36. A food product for consumption comprising an edible substance and an amount of stable food-grade microcapsules of any one of claims 1 to 29.

37. The food product of claim 36, wherein the edible substance is in a liquid form, a solid form, or a semi-solid form.

38. The food product of claim 36 or 37, wherein the product is a fortified food product.

39. The food product of any one of claims 36 to 38, wherein the product is a functional food product.

40. The food product of any one of claims 36 to 39, wherein the product is a pure vegetarian product.

41. The food product of any one of claims 36 to 39, wherein the product is a vegetarian product.

42. The food product of any one of claims 36 to 38, wherein the product is a natural product.

43. The food product of any one of claims 36 to 42, wherein the product comprises ingredients from natural sources.

44. A process for preparing a food product enriched in at least one active characterized by being incompatible with food and/or susceptible to degradation and/or having an undesirable taste and/or odor, comprising: a) Providing a plurality of stable food-grade microcapsules according to any one of claims 1 to 29; and b) introducing a plurality of stable food-grade microcapsules according to any one of claims 1 to 29 into a food product, thereby obtaining a food product enriched in at least one active substance.

45. A food grade feedstock for use in the manufacture of a food product for consumption, wherein the feedstock comprises an amount of stable food grade microcapsules according to any one of claims 1 to 29.

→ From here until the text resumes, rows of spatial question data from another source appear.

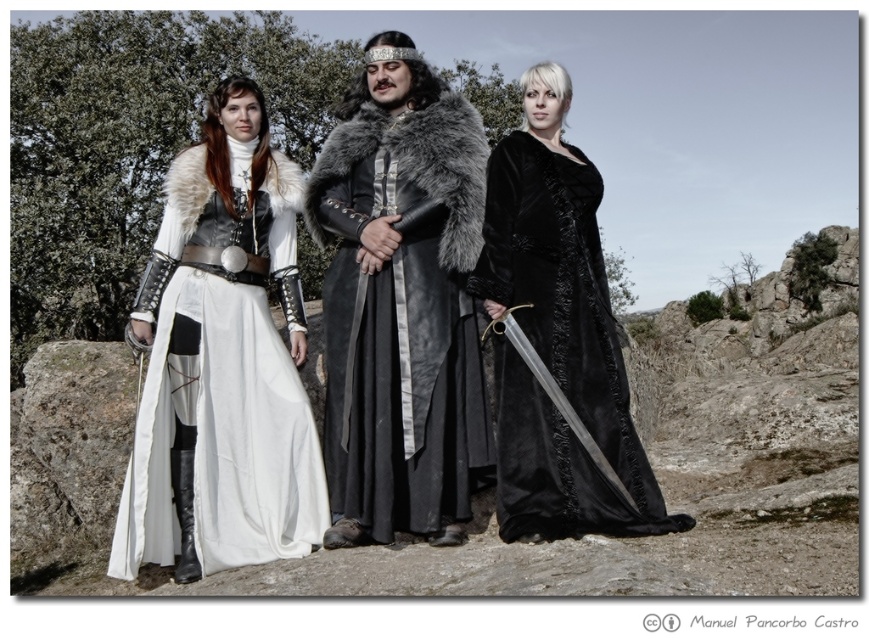
From the picture: Can you confirm if leather fur-trimmed cloak at center is shorter than polished silver sword at center?

No, leather fur-trimmed cloak at center is not shorter than polished silver sword at center.

Does leather fur-trimmed cloak at center have a larger size compared to polished silver sword at center?

Correct, leather fur-trimmed cloak at center is larger in size than polished silver sword at center.

Between point (435, 124) and point (581, 428), which one is positioned in front?

Point (581, 428)

Locate an element on the screen. The height and width of the screenshot is (640, 869). leather fur-trimmed cloak at center is located at coordinates (401, 305).

Image resolution: width=869 pixels, height=640 pixels. I want to click on velvet black dress at center, so click(556, 337).

The width and height of the screenshot is (869, 640). I want to click on velvet black dress at center, so click(556, 337).

Does white matte fabric dress at left have a lesser height compared to velvet black dress at center?

No, white matte fabric dress at left is not shorter than velvet black dress at center.

Does white matte fabric dress at left appear under velvet black dress at center?

A: Yes, white matte fabric dress at left is below velvet black dress at center.

Is point (203, 346) positioned in front of point (523, 232)?

Yes, it is.

Where is `white matte fabric dress at left`? This screenshot has height=640, width=869. white matte fabric dress at left is located at coordinates (222, 364).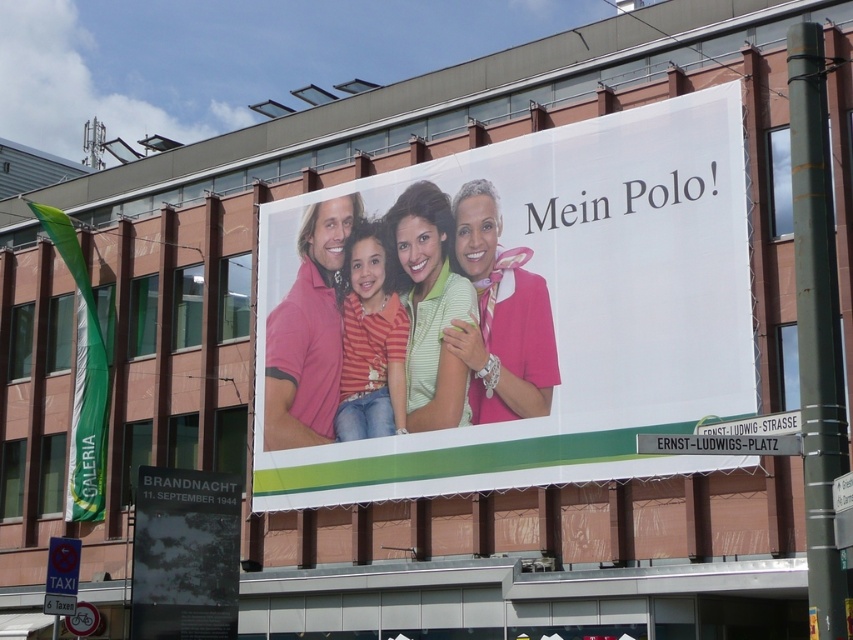
Who is more forward, (547, 300) or (155, 561)?

Point (155, 561)

What do you see at coordinates (517, 310) in the screenshot?
I see `matte pink polo shirt at center` at bounding box center [517, 310].

The height and width of the screenshot is (640, 853). In order to click on matte pink polo shirt at center in this screenshot , I will do `click(517, 310)`.

Identify the location of black textured poster at lower left. (184, 554).

Describe the element at coordinates (184, 554) in the screenshot. Image resolution: width=853 pixels, height=640 pixels. I see `black textured poster at lower left` at that location.

Find the location of a particular element. black textured poster at lower left is located at coordinates (184, 554).

Can you confirm if black textured poster at lower left is positioned to the left of pink cotton polo shirt at center?

Yes, black textured poster at lower left is to the left of pink cotton polo shirt at center.

Can you confirm if black textured poster at lower left is taller than pink cotton polo shirt at center?

Correct, black textured poster at lower left is much taller as pink cotton polo shirt at center.

Between point (183, 632) and point (291, 384), which one is positioned in front?

Point (183, 632) is more forward.

Identify the location of black textured poster at lower left. (184, 554).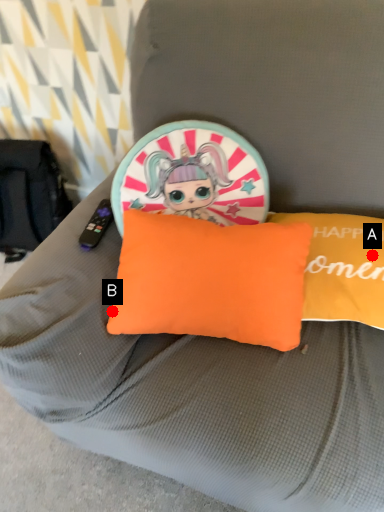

46. The food grade material of claim 45 comprising ingredients from natural sources.

47. The food grade material of claim 45 or 46, wherein the material is a pure vegetarian food.

48. The food grade material of claim 45 or 46, wherein the material is a vegetarian food.

49. A plurality of food grade stable microcapsules according to any one of claims 1 to 29.

50. A device configured to store and/or release the plurality of food-grade stable microcapsules of claim 49.

51. The device of claim 50, selected from the group consisting of volumetric flasks, volumetric containers, volumetric packs, sachets, spray containers, spray bottles and dispensers.

52. The device of claim 50 or 51, configured to store and/or release a predetermined amount of a plurality of food-grade stable microcapsules of claim 49.

53. An assembly configured to release a predetermined amount of a plurality of food grade stable microcapsules of claim 49, the assembly comprising:

a. a housing; the housing comprising a container receiving chamber and a dispensing element, an

b. A removable sealed container containing microcapsules, wherein the container is configured to be inserted into the container-receiving chamber and adapted to be operably engaged with a dispensing element;

54. A sealed container comprising a plurality of food-grade stable microcapsules of claim 49, configured for use with the assembly of claim 53.